7) En l’espèce, le visionnement des images issues de caméras de surveillance permet de constater qu’à la Grand-Rue, le recourant a, à la minute 06 :51 :43, asséné un coup de pied à un prévenu maintenu au sol par son collègue B______, qui procédait à son interpellation et venait de lui asséner cinq coups de poing au visage. L’enquêteur ne peut qu’être suivi lorsqu’il retient que la nécessité de ce geste n’a pas été démontrée et que son aspect gratuit et fautif ressort à l’évidence desdites image. Le fait que le recourant n’ait pas fait mention dans son rapport à sa hiérarchie de ce prétendu coup de pied de déstabilisation, pour permettre à son collègue de menotter l’individu à terre, finit de convaincre d’un usage illicite de ses pouvoirs de policier. Cette omission constitue un manquement fautif supplémentaire.

Quant à l’interpellation de M. D______ à la place de La Libération, il ressort de la séquence filmée que ce dernier a été maîtrisé par deux collègues femmes du recourant (à 06 :52 :35), qui ont menotté l’interpellé dans le dos et l’ont relevé puis assis selon son état de nervosité. Le recourant est arrivé en courant (06 :52.55), s’est placé devant cet homme au sol, qui n’opposait alors aucune résistance, l’a relevé en le tirant par les menottes, induisant chez lui un réflexe de résistance passif, avant d’opérer une prise de cou et de lui imposer des secousses comme pour le remettre au sol (dès 06 :52 :59), soit autant de gestes excessifs et ne procédant d’aucune nécessité.

Vu ces images explicites, c’est aussi à juste titre que l’enquêteur a considéré qu’il fallait s’éloigner tant des déclarations du recourant que de ses collègues, dont celles de M. B______, auquel il a été reproché, dans ces mêmes circonstances, d’avoir asséné un coup de poing au visage de M. D______.

Le principe d’une sanction est donc avéré.

Quant à sa proportionnalité, l’autorité intimée doit être suivie lorsqu’elle considère que les violations des devoirs de service en question sont très graves, ce d’autant plus que le recourant a agi sur sol français, ce qui est de nature à mettre en péril la collaboration policière transfrontalière, et qu’il bénéficiait d’une solide expérience de près de 11 ans en tant que policier, laquelle aurait dû lui permettre, même sous pression, de se montrer exemplaire, particulièrement en présence de ses collègues, plus jeunes.
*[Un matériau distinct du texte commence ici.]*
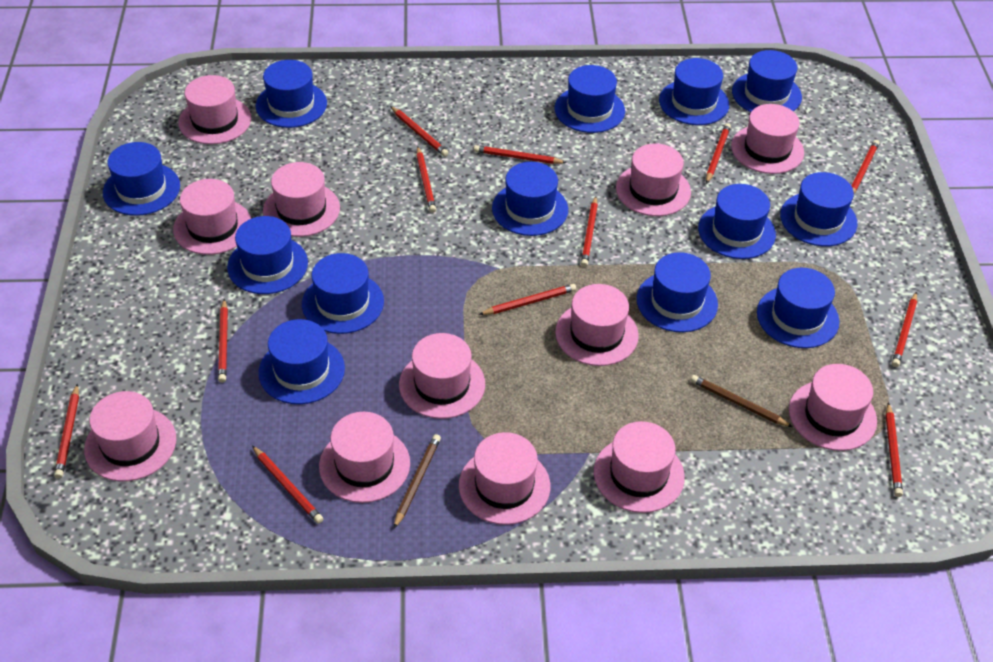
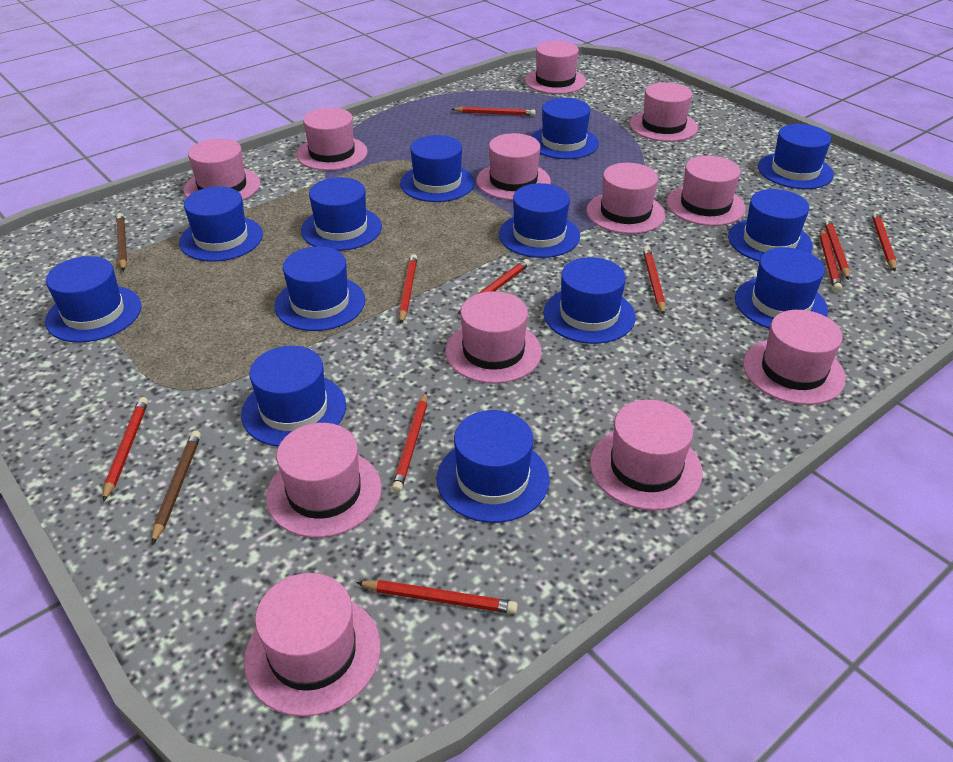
red pencil: 12 -> 10

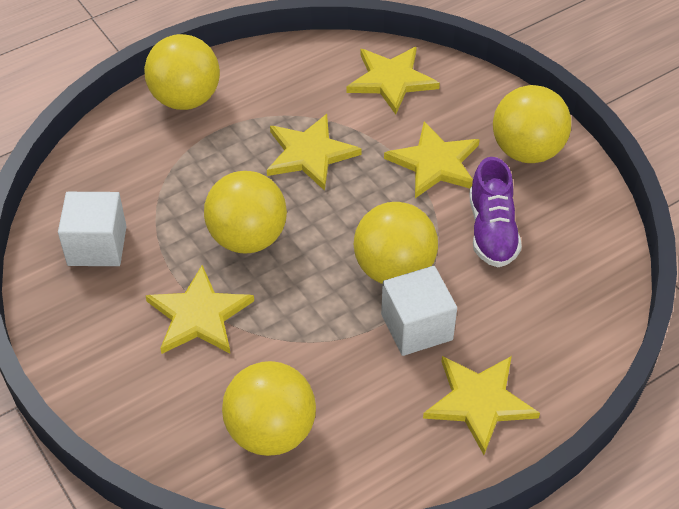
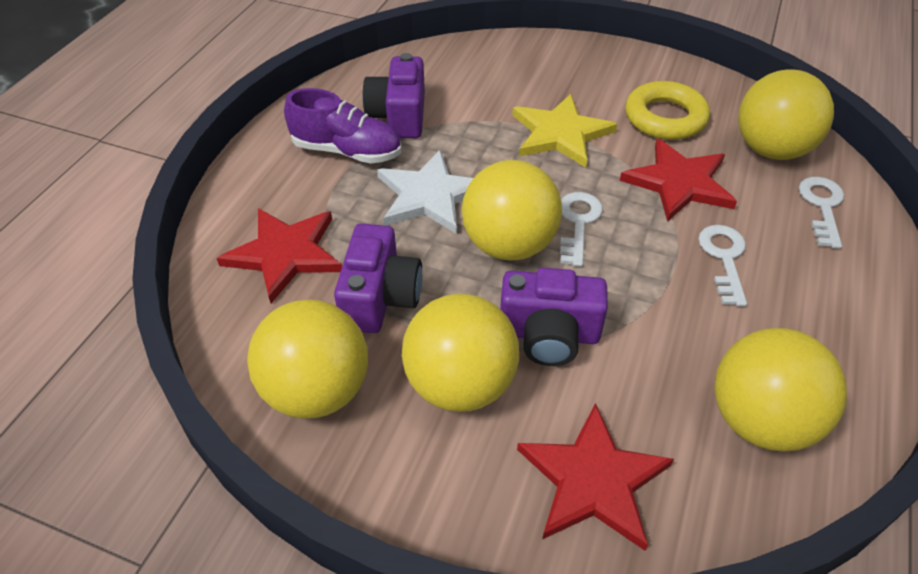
purple camera: 0 -> 3
red star: 0 -> 3
white cube: 2 -> 0
white key: 0 -> 3
white star: 0 -> 1
yellow ring: 0 -> 1
yellow star: 5 -> 1

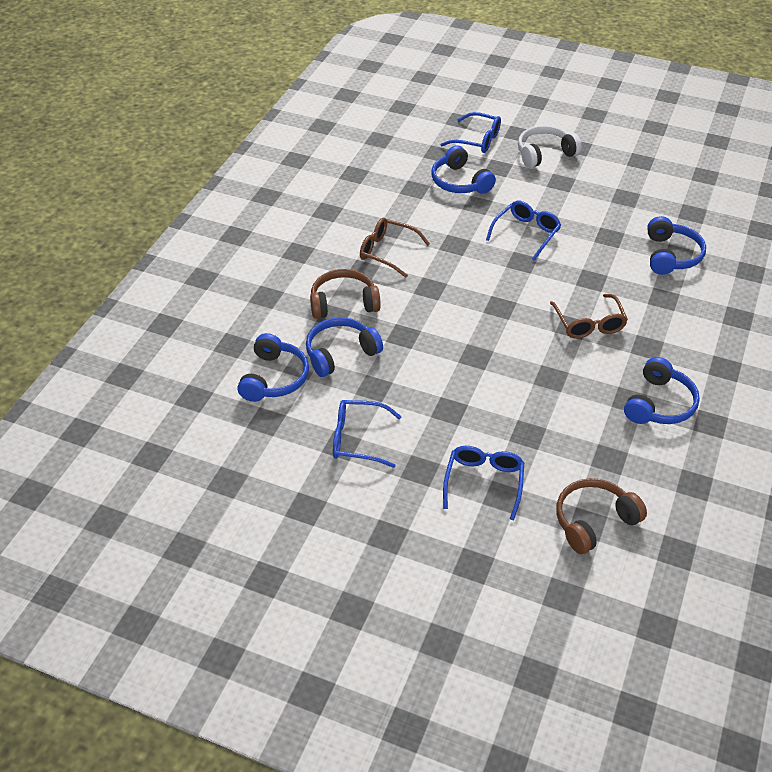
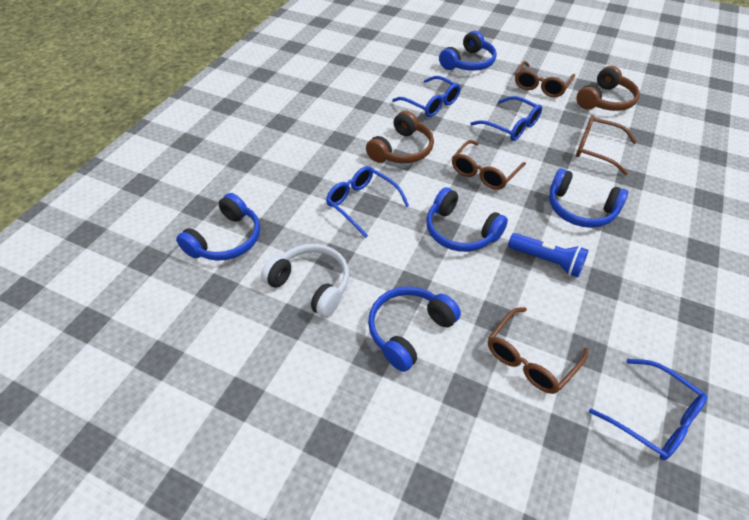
blue flashlight: 0 -> 1
brown glasses: 2 -> 4

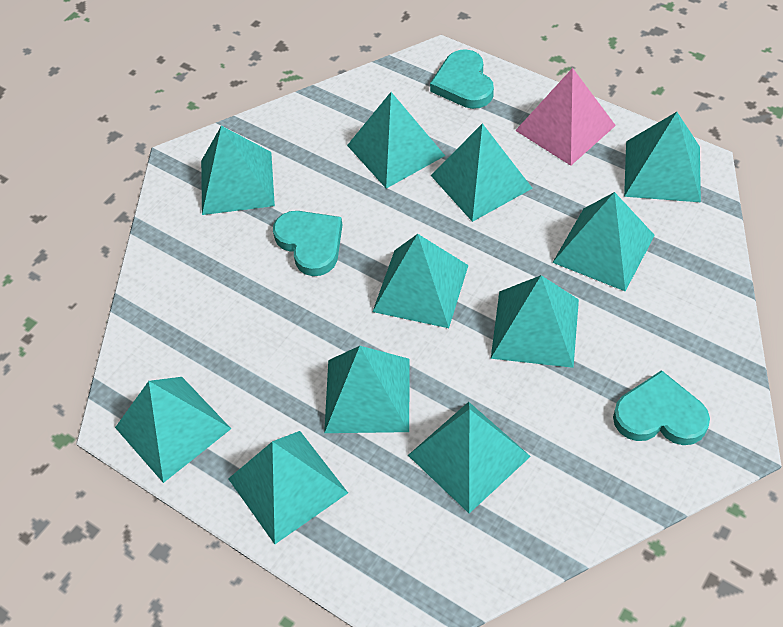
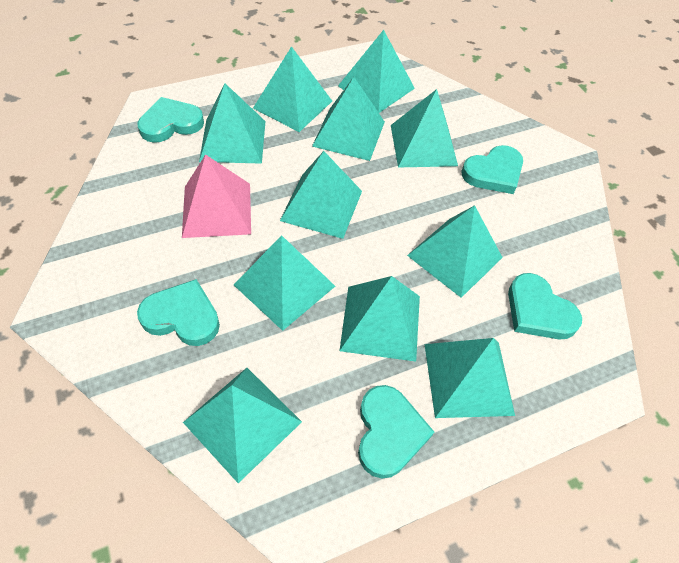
turquoise heart: 3 -> 5

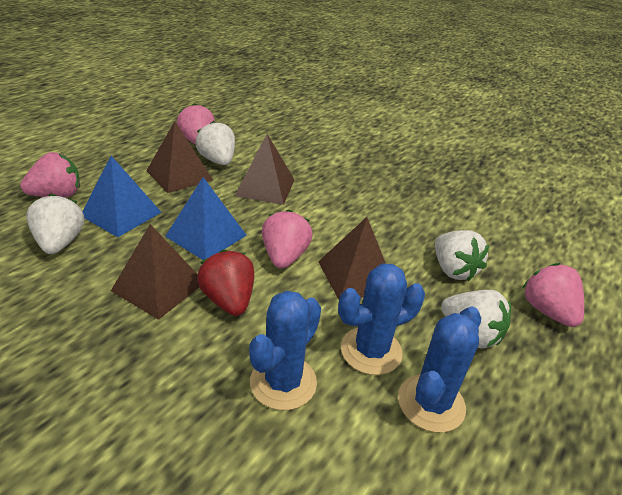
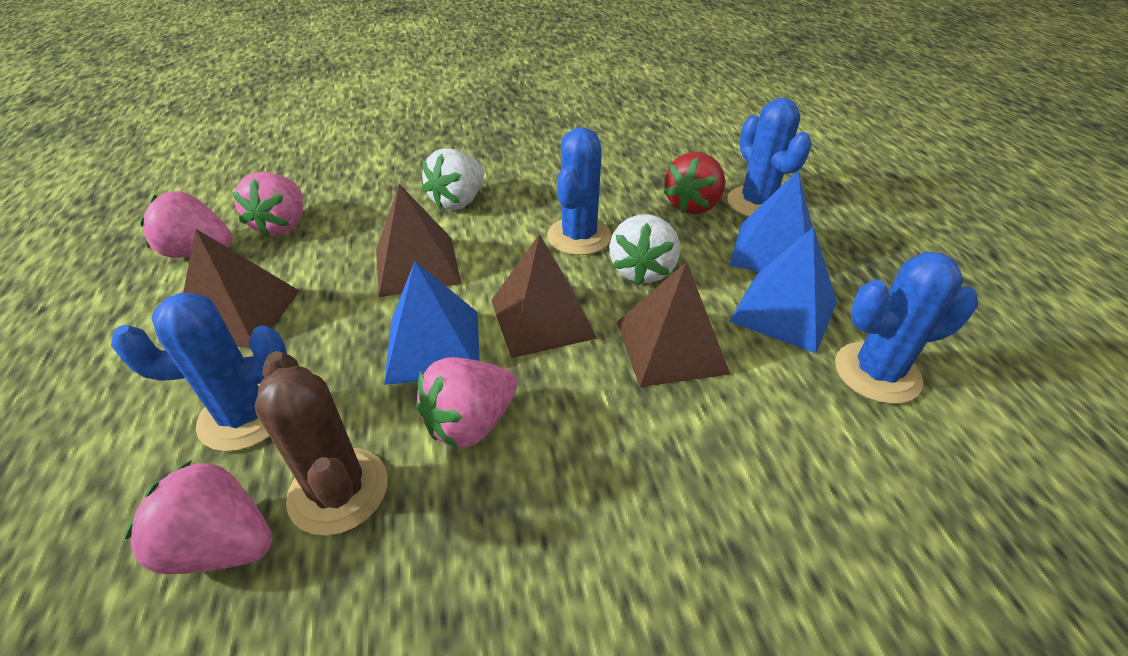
blue cactus: 3 -> 4
blue pyramid: 2 -> 3
brown cactus: 0 -> 1
white strawberry: 4 -> 2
À cet égard, c’est vainement qu’il se plaint d’une inégalité de traitement dans la mesure où lesdits collègues, à l’exception de M. B______ qui a également été sanctionné, n’avaient pas à l’être, puisqu’ils n’ont pas fait un usage inapproprié de la contrainte ni de la force, ce qui se voit sur les images des deux interpellations problématiques. Il faut admettre qu'au vu de la faute commise par le recourant, la sanction prononcée est proportionnée aux buts d'intérêt public visés, soit la protection des personnes se trouvant sous l'autorité des policiers, le bon fonctionnement du corps de police et la confiance que doivent pouvoir placer les citoyens dans les représentants de l'ordre.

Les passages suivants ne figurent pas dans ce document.